Lorsque la privation affective et le manque d’amour sont observés, la croissance physique ralentit et peut même s’arrête totalement. Le corps entre dans un mode de survie où les fonctions physiologiques vitales de base sont conservées au dépend du développement physique, mental et social. Plus l’enfant est dans ce mode de survie, plus les effets négatifs seront persistants. Une fois qu’un enfant est adopté et qu’il reçoit amour, soins et que la stimulation augmente; le corps sort de son mode de survie et va commencer sa convalescence.

Diagramme de croissance de notre fille

Mon mari et moi avons étudié l’anthropométrie. Les mensurations fournissent des informations biomédicales précises sur la santé et l’état nutritionnel. Nous mesurons notre fille deux fois par an et comparons les résultats avec les références de l’OMS -Organisation Mondiale de la Santé. Mais nous nous ne faisons pas une obsession de ces mesures.
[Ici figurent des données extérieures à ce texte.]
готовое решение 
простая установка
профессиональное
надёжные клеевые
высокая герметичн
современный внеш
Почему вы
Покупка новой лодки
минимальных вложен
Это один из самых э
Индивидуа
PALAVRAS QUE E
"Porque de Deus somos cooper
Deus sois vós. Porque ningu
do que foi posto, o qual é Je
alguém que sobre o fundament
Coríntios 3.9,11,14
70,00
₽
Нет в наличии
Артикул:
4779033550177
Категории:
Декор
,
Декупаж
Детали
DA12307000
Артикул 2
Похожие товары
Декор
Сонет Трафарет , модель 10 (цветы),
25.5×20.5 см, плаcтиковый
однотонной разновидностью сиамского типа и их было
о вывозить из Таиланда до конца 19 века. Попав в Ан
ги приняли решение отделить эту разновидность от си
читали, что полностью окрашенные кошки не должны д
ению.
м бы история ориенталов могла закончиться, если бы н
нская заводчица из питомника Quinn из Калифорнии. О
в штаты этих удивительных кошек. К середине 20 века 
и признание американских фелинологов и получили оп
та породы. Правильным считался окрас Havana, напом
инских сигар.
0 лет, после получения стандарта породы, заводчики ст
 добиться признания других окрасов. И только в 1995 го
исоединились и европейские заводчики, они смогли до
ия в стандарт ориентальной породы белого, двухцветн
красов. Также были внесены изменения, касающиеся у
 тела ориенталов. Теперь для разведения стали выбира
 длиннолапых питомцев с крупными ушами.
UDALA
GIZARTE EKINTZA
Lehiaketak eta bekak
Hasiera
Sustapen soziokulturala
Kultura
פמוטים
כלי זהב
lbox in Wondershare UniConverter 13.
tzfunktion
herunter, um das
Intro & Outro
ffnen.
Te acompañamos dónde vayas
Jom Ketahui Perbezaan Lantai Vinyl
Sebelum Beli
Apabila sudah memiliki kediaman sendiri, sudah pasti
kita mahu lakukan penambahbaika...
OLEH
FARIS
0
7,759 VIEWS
Notre fille est en pleine santé et travaille bien à l’école dans les matières générales ainsi qu’en sport et en musique. Nous sommes maintenant des parents heureux de la voir entrer dans l’adolescence.

L’expérience de notre fille reflète celle de milliers d’autres bébés adoptés dans des familles aisées et pleines d’amour. Sensibiliser davantage sur ce sujet est un pas dans la bonne direction, qui peut contribuer à ce que d’autres enfants orphelins voient une issue heureuse dans leur vie, comme notre fille.